* [CONSEGNA] Secondo il testo sulla pensione di reversibilità, quale diritto la L. 20 maggio 2016, n. 76 non attribuisce al convivente more uxorio?

++++ TESTO FORNITO ++++

La Cassazione ha altresì rilevato che anche la recente L. 20 maggio 2016, n. 76, contenente la “Regolamentazione delle unioni civili tra persone dello stesso sesso e disciplina delle convivenze” non attribuisce al convivente more uxorio il diritto alla pensione di reversibilità, a differenza dell’ampia previsione dei trattamenti riconosciuti dal 20° comma, dell’art. 1 alla parte dell’unione civile tra persone dello stesso sesso disciplinata nelle forme previste dalla legge stessa, ivi compresa la titolarità del diritto alla pensione ai superstiti.
Per approfondimenti in tema di tutela previdenziale dei superstiti, v. M. CINELLI, Diritto della previdenza sociale, Torino, 2015, 617 ss.; M. PERSIANI, Diritto della previdenza sociale, Padova, 2014, 296 ss.; R. PESSI, Lezioni di diritto della previdenza sociale, Torino, 2016, 429 ss.
Sull’intrasmissibilità della pensione di reversibilità ai superstiti, cfr. Cass. 8 agosto 2002, n. 11999, in Arch. civ., 2003, 684, che ha escluso che, alla morte del titolare di pensione di reversibilità, tale trattamento venga ulteriormente attribuito ai suoi superstiti.

++++ DATI FORNITI ++++

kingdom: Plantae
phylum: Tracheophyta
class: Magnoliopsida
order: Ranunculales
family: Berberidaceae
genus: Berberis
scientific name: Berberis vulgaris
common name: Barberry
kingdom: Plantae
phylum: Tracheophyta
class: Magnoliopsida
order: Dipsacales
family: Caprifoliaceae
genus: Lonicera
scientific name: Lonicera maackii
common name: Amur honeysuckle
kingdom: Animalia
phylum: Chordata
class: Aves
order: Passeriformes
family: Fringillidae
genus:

++++

* [ESERCIZIO SVOLTO] Il diritto alla pensione di reversibilità.